[Exercise input]

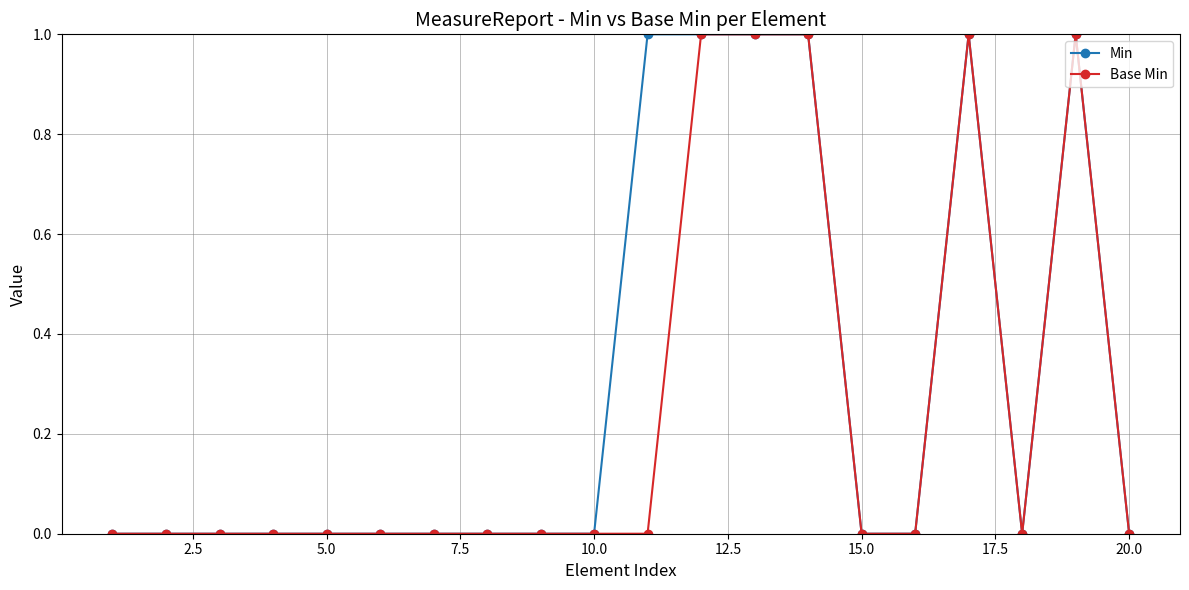

Rank the series by their average value, from highest to lowest.

Min, Base Min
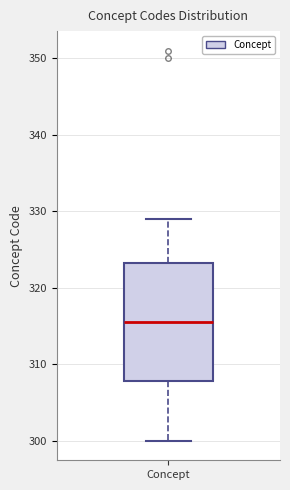

Read this box plot against the y-axis: the position of the median line, the range covered by the box, and the ends of both whiskers. The values are not printed on the chart, so give them approximately, as read against the axis.

median 316, box 308 to 323, whiskers 300 to 329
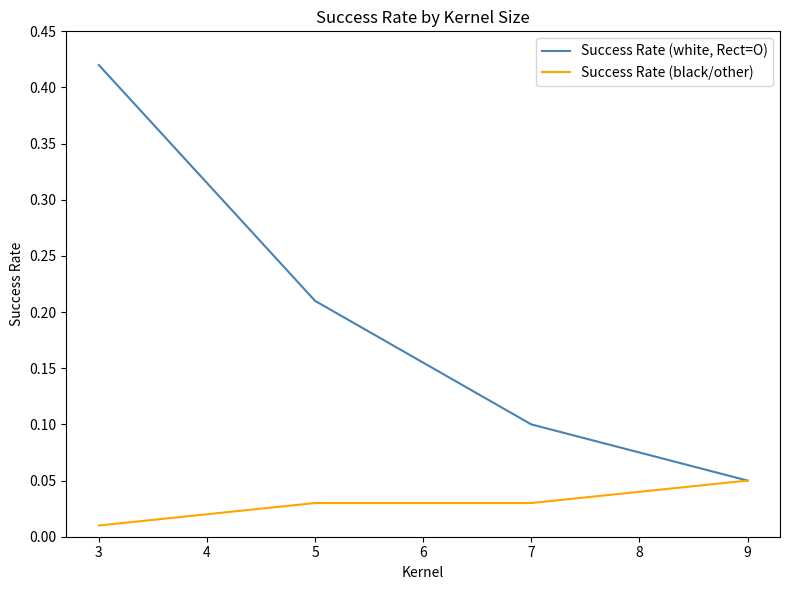

At which label does Success Rate (white, Rect=O) reach its minimum?

9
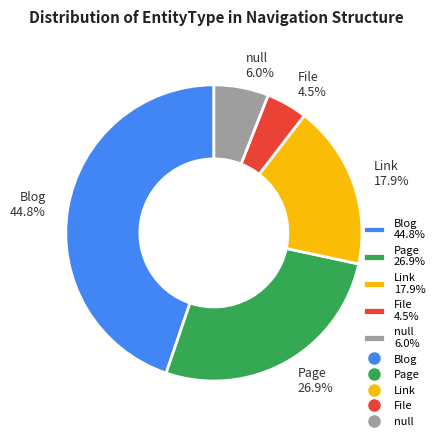

To the nearest percent, what percentage of the pie is Page?

27%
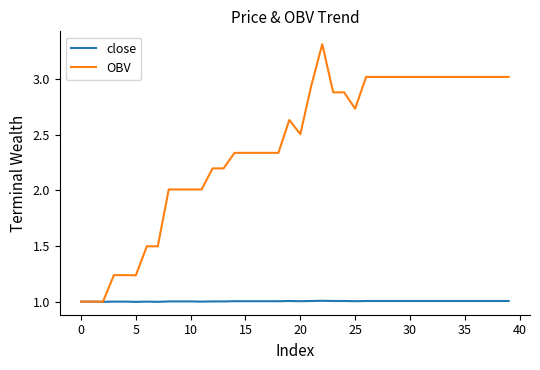

Which series has the largest total across all categories?

OBV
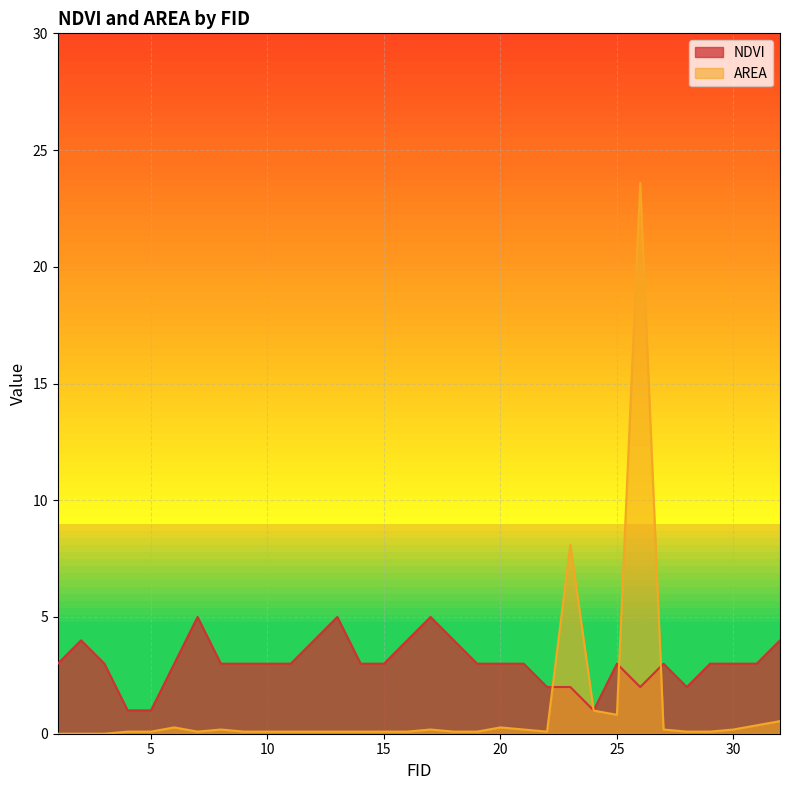

At which category does AREA reach its first local valley?

7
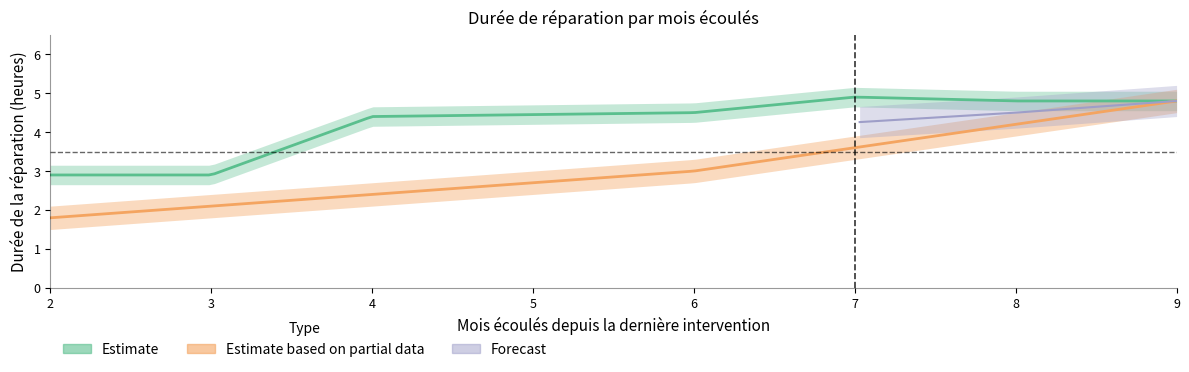

Is it true that Durée de la réparation (heures) equals 4.2 at 8?

True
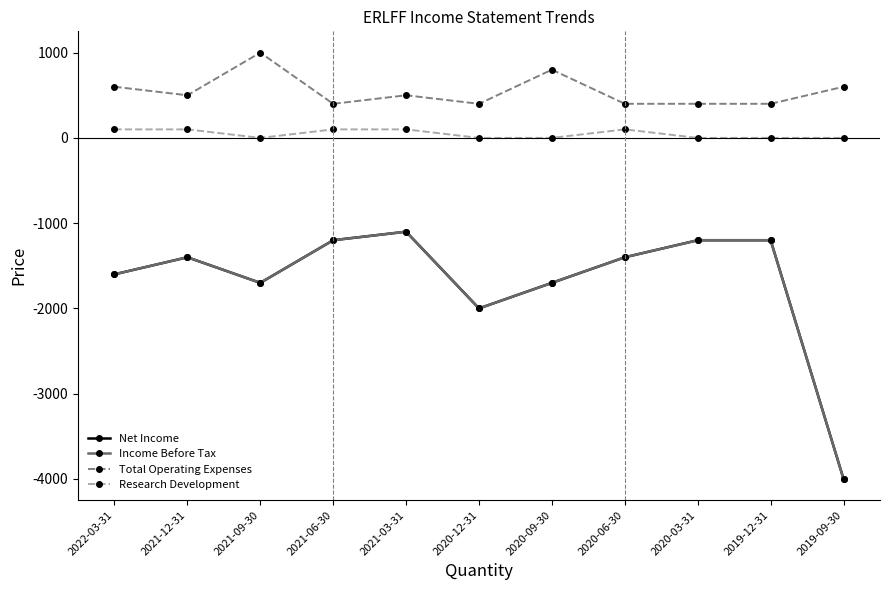

Which label corresponds to the smallest value in the chart?

2019-09-30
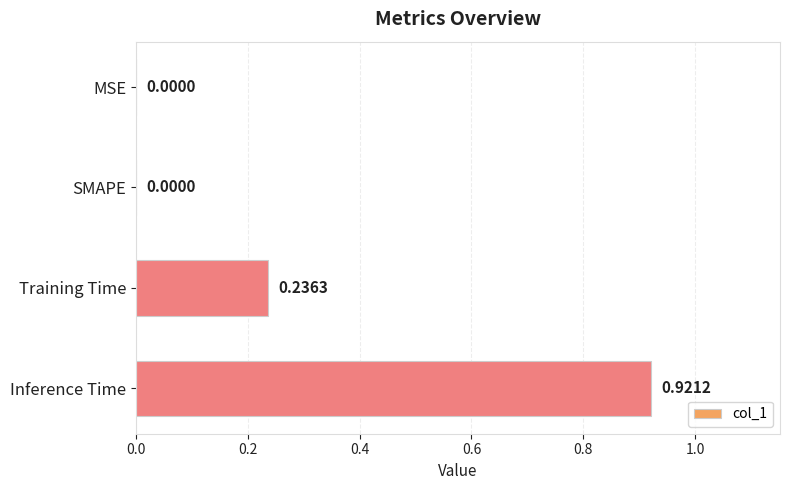

Which has a higher value, Training Time or Inference Time?

Inference Time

[/Exercise input]

Task item → Could you format the material above as a numbered list, skipping the blank lines and leaving out the pictures?

Response box →
1. Rank the series by their average value, from highest to lowest.
2. Min, Base Min
3. Read this box plot against the y-axis: the position of the median line, the range covered by the box, and the ends of both whiskers. The values are not printed on the chart, so give them approximately, as read against the axis.
4. median 316, box 308 to 323, whiskers 300 to 329
5. At which label does Success Rate (white, Rect=O) reach its minimum?
6. 9
7. To the nearest percent, what percentage of the pie is Page?
8. 27%
9. Which series has the largest total across all categories?
10. OBV
11. At which category does AREA reach its first local valley?
12. 7
13. Is it true that Durée de la réparation (heures) equals 4.2 at 8?
14. True
15. Which label corresponds to the smallest value in the chart?
16. 2019-09-30
17. Which has a higher value, Training Time or Inference Time?
18. Inference Time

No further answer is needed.